4:10 – 4:50 Session 7: Applications

  • Sishan Long - Blockchain for Social Good
  • Itay Tsabary - Just Enough Security: Reducing Proof-of-Work Ecological Footprint
  • Lun Wang - Data Capsule: A New Paradigm for Data Privacy
  • Dawn Song - Decentralized Federated Learning on Blockchain

4:50 – 5:00 Closing Remarks

6:00 – 8:00 Dinner – Kimoto Roof Top Restaurant

8:00 – 11:00 After-Party – Endswell

Town Hall Session Overview: An open discussion forum led by Prof. Andrew Miller (IC3 Associate Director) to get feedback and input from our industry partners and faculty membership. The following topics are suggested to seed the conversation. Please ponder this beforehand and come with questions and comments at the ready!

  1. Our tremendous research progree speaks for itself, (e.g., see our website), but let’s review our grand challenge problems and goal setting.

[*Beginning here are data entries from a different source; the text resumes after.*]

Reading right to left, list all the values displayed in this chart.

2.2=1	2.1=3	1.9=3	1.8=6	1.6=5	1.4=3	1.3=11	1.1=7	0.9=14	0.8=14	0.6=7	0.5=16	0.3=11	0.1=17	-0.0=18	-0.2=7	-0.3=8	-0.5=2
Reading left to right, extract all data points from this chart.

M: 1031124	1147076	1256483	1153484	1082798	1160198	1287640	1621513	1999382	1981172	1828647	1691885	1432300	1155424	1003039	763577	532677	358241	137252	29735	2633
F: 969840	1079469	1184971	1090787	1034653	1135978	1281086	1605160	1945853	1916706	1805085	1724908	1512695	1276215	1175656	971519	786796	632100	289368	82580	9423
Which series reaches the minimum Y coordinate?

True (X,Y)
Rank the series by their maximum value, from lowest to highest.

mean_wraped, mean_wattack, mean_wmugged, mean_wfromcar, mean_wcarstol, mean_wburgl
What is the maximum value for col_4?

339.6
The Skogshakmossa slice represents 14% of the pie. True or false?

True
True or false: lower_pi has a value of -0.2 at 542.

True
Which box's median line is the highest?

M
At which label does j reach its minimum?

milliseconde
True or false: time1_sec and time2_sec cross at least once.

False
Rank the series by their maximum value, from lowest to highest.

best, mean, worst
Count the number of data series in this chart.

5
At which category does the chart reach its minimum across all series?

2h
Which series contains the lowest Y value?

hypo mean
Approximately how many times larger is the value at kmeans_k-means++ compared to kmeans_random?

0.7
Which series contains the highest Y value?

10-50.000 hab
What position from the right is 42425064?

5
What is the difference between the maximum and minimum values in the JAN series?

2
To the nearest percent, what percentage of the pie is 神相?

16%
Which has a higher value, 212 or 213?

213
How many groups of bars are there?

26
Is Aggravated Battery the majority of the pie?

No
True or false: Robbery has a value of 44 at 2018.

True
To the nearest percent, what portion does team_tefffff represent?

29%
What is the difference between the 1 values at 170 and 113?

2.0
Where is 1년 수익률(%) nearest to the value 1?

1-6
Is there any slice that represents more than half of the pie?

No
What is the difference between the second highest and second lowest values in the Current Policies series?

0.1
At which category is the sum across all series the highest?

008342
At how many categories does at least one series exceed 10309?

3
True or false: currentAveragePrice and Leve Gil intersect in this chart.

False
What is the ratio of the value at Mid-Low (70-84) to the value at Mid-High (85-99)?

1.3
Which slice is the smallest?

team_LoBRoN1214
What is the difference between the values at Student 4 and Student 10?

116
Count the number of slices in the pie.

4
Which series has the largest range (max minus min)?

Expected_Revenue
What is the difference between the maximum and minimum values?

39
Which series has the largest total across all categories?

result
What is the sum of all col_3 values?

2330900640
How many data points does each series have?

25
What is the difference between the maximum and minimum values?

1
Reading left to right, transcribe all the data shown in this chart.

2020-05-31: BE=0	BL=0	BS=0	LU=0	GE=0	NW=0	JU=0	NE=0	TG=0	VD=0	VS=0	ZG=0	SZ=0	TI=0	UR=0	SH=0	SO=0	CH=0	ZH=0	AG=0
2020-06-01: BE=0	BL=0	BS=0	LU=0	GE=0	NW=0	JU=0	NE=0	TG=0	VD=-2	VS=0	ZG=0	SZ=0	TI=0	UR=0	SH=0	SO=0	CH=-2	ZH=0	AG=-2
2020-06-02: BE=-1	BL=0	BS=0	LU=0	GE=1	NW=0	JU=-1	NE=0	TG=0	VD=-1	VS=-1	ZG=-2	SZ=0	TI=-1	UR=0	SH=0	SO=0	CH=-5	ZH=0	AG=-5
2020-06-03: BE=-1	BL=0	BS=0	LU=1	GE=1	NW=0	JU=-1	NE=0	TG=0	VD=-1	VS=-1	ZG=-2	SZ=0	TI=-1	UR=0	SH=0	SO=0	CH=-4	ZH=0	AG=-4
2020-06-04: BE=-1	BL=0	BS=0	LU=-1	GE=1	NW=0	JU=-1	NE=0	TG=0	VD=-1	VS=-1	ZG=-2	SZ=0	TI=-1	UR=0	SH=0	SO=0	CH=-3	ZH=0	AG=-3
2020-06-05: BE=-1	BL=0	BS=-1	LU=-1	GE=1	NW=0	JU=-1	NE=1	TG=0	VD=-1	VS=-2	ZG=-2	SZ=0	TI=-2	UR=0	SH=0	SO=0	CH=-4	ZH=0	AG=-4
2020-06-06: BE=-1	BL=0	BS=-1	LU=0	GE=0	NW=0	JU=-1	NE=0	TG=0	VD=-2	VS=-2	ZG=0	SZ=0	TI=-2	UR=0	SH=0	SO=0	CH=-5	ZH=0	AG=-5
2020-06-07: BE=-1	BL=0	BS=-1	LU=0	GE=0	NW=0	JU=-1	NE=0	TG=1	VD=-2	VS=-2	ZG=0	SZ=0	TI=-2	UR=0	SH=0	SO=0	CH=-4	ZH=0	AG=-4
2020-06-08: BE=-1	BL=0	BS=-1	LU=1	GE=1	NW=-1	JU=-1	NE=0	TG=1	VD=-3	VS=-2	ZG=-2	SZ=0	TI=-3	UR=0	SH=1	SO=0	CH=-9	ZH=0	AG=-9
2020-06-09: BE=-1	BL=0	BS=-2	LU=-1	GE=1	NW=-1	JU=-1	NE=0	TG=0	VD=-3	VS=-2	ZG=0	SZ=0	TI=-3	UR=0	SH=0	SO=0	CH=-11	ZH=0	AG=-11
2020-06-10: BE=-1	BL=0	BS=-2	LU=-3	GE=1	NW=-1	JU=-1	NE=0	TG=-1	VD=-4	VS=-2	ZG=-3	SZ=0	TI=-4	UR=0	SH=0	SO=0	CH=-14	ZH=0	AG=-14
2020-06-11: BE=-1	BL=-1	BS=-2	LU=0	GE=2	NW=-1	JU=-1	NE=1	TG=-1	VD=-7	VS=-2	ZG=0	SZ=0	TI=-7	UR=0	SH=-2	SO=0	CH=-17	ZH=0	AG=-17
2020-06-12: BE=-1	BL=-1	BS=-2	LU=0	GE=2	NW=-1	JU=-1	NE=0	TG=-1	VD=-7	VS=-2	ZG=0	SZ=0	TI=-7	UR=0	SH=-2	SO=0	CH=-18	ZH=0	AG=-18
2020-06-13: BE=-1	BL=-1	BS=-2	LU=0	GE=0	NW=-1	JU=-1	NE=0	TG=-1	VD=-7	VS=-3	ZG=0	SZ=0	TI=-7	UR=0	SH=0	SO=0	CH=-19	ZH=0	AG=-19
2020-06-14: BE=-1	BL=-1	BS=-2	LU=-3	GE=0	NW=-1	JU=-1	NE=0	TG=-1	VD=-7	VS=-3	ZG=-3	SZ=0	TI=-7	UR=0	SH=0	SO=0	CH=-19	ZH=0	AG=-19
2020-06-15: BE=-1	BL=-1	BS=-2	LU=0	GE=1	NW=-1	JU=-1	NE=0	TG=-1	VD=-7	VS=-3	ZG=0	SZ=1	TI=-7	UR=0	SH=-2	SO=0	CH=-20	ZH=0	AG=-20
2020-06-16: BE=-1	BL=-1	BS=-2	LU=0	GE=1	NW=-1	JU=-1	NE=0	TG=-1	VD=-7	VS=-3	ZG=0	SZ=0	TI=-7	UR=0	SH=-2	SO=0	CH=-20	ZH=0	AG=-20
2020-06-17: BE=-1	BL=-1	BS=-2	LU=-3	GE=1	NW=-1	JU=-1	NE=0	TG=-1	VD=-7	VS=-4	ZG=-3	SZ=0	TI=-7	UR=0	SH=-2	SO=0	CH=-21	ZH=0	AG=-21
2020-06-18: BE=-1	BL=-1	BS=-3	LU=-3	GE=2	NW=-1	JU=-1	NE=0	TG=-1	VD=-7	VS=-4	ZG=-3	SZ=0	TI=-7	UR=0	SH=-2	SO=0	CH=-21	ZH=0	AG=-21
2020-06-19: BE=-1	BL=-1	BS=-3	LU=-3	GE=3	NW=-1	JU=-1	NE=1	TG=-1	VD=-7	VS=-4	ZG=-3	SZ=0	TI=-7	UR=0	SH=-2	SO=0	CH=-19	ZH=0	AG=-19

How shall we set our priorities and focus areas for the next year?
  2. What are the most important upcoming problems for which the current progress and research directions are not yet addressing?
  3. How are we doing at transitioning our research to practice, and what opportunities should we exploit to do this more? I will discuss an emerging plan, called “Blockchain as a Clinical Practice”, or “Blockchain for Social Good”, in which we take an active role in leading social benefit projects to deploy our research.